Willi Frommelt

Personal information
- Born: 18 November 1952 (age 73) Schaan, Liechtenstein
- Height: 1.80 m (5 ft 11 in)

Skiing career
- Sport: Alpine skiing
- Club: Skiclub Schaan
- Retired: 1979
- Disciplines: Technical events
- World Cup debut: 1972

Olympics
- Teams: 2
- Medals: 1

World Championships
- Teams: 4
- Medals: 4

World Cup
- Seasons: 8
- Podiums: 1

Medal record
Men's alpine skiing
Representing Liechtenstein
World Cup race podiums
| Event | 1st | 2nd | 3rd |
| Slalom | 0 | 0 | 1 |
International competitions
| Event | 1st | 2nd | 3rd |
| Olympic Games | 0 | 0 | 1 |
| World Championships | 0 | 1 | 3 |
| Total | 0 | 1 | 4 |
Olympic Games
| Bronze medal – third place | 1976 Innsbruck | Slalom |
World Championships
| Silver medal – second place | 1976 Innsbruck | Combined |
| Bronze medal – third place | 1974 St. Moritz | Dohnhill |
| Bronze medal – third place | 1976 Innsbruck | Slalom |
| Bronze medal – third place | 1978 Garmisch | Giant slalom |

= Willi Frommelt =

Liechtenstein alpine skier

Willi Frommelt (born 18 November 1952) is a former Alpine skier from Liechtenstein who won a bronze medal in the slalom at the 1976 Olympics.
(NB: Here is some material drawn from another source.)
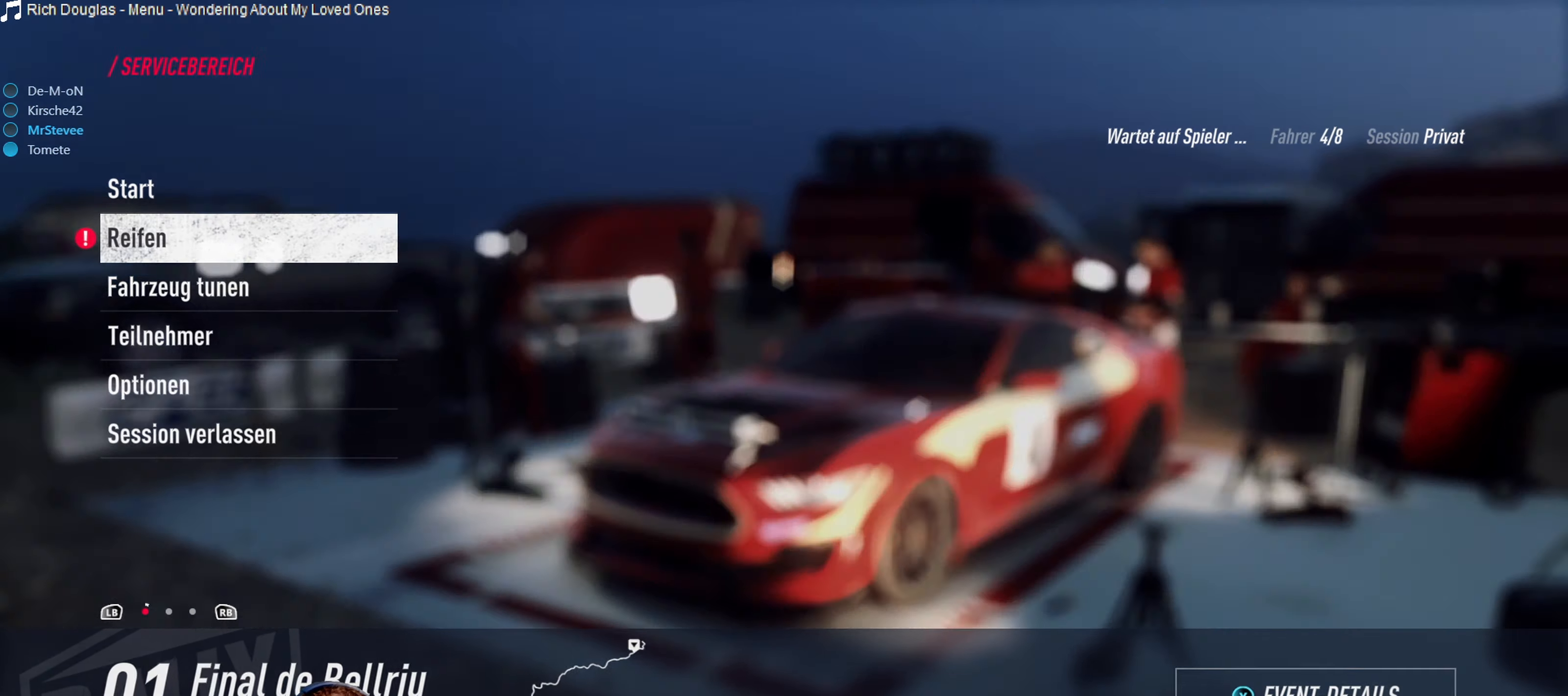
{"buttons": [], "left_stick": "center", "right_stick": "center", "events": [[66, "A", "up"]]}
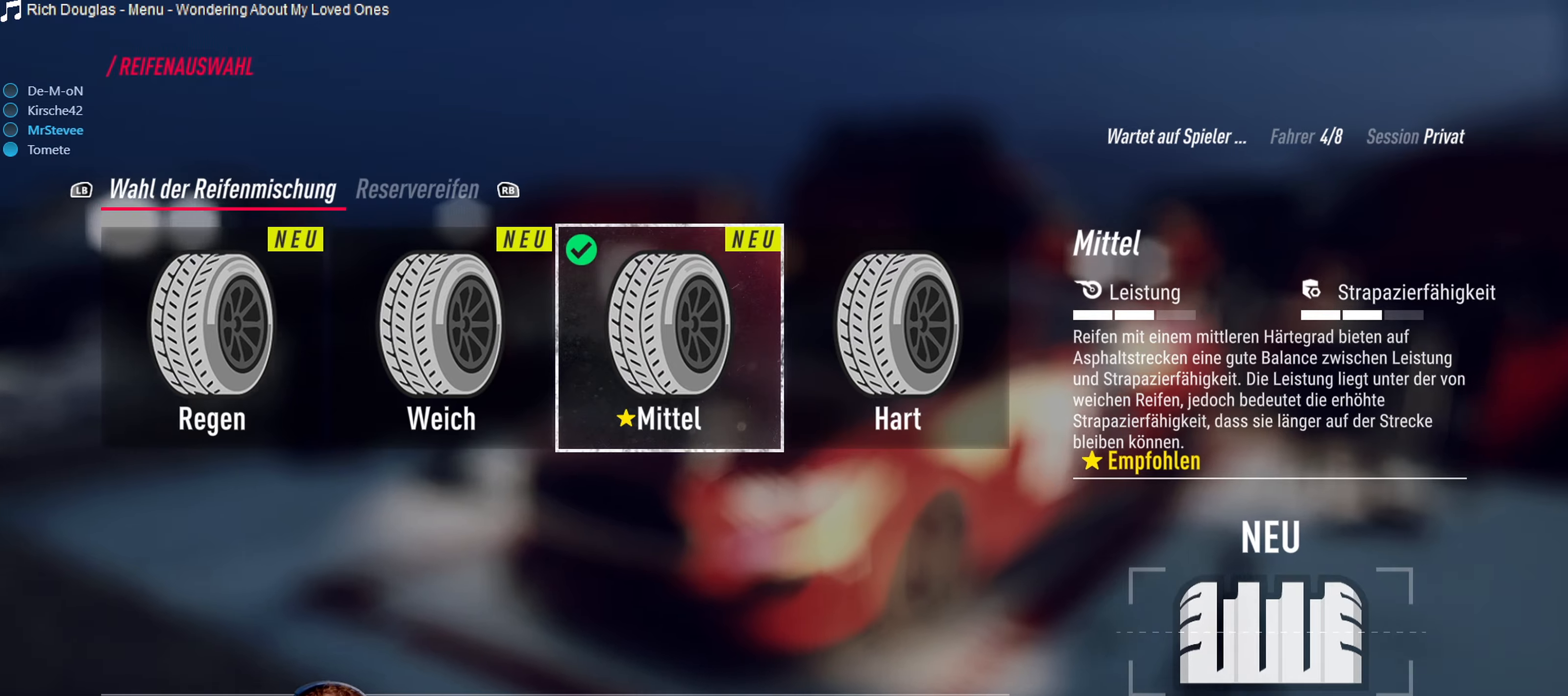
{"buttons": ["DPAD_LEFT"], "left_stick": "center", "right_stick": "center", "events": [[433, "DPAD_LEFT", "down"]]}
During his career, Frommelt had only one podium finish in the World Cup events but four at the Alpine Ski World Championships and in four different disciplines.

==Biography==
Frommelt is a son of Christof Frommelt, a cross-country skier and the Olympic flag bearer for Liechtenstein at the 1948 Games. At his first Olympics, in 1972, he competed in the downhill, slalom and giant slalom, but with little success. Two years later he won the first alpine skiing medal for Liechtenstein at world championships, a bronze in the downhill, and in 1978 he won another bronze, in the giant slalom. In 1976, he received a world championships silver for his combined results in the downhill, giant slalom and slalom at the 1976 Olympics – world championships were then combined with Olympics in the Olympic years, but the combined results did not count for the Olympics. He also became third in the slalom race (awarded with an Olympic bronze, and a bronze in the World Championships) - therefore he could gain four medals in four different disciplines. In the slalom (stated above) he was in lead after the first leg. - His capturing the bronze in the FIS Alpine Skiing World Championships 1974 was a great surprise, he did start with bib number 17.

After retiring from competitions Frommelt graduated in business management and worked as a financial planner for the National Bank of Liechtenstein. He was also active in politics with the centre-right Fortschrittliche Bürgerpartei and served a term as a municipal councillor.

His brother Paul won another Olympic bronze medal for Liechtenstein, in 1988. His other brother, Peter, was international table tennis competitor.